Lange, D., Moreno, M., Bedford, J., Carlos Baez, J., Tilmann, F., Bevis, M., Vigny, C., Rietbrock, A., Krüger, F. (2013): On the relation between postseismic afterslip and aftershock seismicity of the 27 February 2010 Mw=8.8 Maule earthquake, central Chile, (Geophysical Research Abstracts Vol. 15, EGU2013-7284-1, 2013), General Assembly European Geosciences Union (Vienna, Austria 2013).
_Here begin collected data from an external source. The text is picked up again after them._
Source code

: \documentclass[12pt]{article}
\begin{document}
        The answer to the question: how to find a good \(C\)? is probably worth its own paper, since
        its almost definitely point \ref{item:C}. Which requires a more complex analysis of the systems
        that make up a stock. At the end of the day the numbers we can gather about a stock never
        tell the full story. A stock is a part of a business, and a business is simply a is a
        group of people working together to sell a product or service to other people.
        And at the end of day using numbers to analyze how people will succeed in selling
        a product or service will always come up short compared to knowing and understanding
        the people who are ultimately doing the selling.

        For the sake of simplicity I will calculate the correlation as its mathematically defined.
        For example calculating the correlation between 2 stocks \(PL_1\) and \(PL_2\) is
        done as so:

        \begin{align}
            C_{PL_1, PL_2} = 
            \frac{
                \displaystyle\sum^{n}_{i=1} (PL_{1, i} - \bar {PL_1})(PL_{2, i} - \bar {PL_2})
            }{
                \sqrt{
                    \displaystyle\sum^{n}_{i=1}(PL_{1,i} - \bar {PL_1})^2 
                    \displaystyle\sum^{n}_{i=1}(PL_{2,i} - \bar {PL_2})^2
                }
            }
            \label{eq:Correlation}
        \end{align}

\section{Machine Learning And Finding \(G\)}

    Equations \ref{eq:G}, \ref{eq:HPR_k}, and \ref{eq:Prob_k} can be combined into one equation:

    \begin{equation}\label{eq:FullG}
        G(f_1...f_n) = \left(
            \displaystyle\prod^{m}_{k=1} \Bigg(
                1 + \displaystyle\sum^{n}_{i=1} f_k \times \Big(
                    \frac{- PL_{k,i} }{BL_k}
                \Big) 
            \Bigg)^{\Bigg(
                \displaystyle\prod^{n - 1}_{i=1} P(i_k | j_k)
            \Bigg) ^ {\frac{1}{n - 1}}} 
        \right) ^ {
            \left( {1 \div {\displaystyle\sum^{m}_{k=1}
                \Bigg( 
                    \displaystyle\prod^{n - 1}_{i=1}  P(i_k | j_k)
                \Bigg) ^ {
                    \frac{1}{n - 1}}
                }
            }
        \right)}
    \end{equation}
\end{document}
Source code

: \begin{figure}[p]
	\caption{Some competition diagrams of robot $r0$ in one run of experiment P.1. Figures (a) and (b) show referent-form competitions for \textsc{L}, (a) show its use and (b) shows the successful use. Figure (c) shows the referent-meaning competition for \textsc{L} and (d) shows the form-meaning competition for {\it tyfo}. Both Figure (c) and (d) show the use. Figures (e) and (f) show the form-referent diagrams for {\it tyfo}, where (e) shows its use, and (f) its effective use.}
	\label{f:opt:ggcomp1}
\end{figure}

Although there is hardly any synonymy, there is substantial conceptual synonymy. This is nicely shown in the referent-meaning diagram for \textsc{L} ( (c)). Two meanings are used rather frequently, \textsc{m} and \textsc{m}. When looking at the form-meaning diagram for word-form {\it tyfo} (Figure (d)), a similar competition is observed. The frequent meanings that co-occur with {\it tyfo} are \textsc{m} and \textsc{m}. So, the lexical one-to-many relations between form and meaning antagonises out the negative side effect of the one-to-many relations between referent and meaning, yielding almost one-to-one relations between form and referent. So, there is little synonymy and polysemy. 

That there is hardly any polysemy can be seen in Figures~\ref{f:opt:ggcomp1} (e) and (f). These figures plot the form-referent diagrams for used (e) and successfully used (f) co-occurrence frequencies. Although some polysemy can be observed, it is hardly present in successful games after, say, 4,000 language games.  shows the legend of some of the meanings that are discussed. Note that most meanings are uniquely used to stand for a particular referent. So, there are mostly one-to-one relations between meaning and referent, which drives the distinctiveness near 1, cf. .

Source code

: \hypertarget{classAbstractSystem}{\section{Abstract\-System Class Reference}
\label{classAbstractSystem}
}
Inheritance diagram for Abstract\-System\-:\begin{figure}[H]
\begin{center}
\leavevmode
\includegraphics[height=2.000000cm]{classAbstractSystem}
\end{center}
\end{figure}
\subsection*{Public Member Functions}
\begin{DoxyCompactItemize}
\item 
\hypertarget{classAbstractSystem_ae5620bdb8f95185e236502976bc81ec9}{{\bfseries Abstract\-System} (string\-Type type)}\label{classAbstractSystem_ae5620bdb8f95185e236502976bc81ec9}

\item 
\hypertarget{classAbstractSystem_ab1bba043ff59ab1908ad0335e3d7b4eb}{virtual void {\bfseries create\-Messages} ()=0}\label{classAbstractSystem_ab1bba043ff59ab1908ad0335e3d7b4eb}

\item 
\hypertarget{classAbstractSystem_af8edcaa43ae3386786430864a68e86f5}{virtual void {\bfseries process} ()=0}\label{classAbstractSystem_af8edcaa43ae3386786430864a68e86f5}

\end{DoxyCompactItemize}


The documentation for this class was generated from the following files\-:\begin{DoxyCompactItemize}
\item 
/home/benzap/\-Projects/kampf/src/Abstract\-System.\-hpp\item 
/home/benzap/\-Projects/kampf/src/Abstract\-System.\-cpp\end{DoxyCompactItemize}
Zitierlink: https://gfzpublic.gfz-potsdam.de/pubman/item/item_246967
Zusammenfassung
We focus on the relation of aftershock seismicity and GPS-derived displacements following the Maule Mw 8.8 earthquake on 27 February 2010 in central Chile. The cumulative number of aftershocks and surface displacements follow a first order linear relationship indicating that both processes decay with a similar time dependent function. Based on this observational relationship, we suggest a simple method to map the spatial-temporal relative dependency between the seismicity and geodetic displacements. We compare the afterslip derived from GPS data with the distribution of aftershocks and propose a unit of measure (event/length) that quantifies the correlation. We apply this method for regionalized subsets along the Maule rupture allowing to map the relation between both processes. Using a local seismicity data catalog (Mc=3.5) we estimate an average absolute displacements of 9 mm/event on the plate interface. Furthermore, we investigate the slip for events based on scaling relations with postseismic afterslip inverted from GPS data on the plate interface. Results show that slip of individual events occasionally exceed locally the inverted afterslip from GPS. This might be explained by the tendency of the inversion to smooth small slip patches estimated by the scaling relation. However, we cannot rule out completely that the slip of some events exceeds the cumulative afterslip model which seems incompatible with aftershocks driven purely by afterslip. Most of the observed deformation is a seismic (80%) and the seismic slip concentrates on areas of high co seismic slip gradient. In times of increasing networks of geodetic and seismic stations this method can be applied to other earthquakes where a sufficient number of geodetic observations and earthquakes are observed.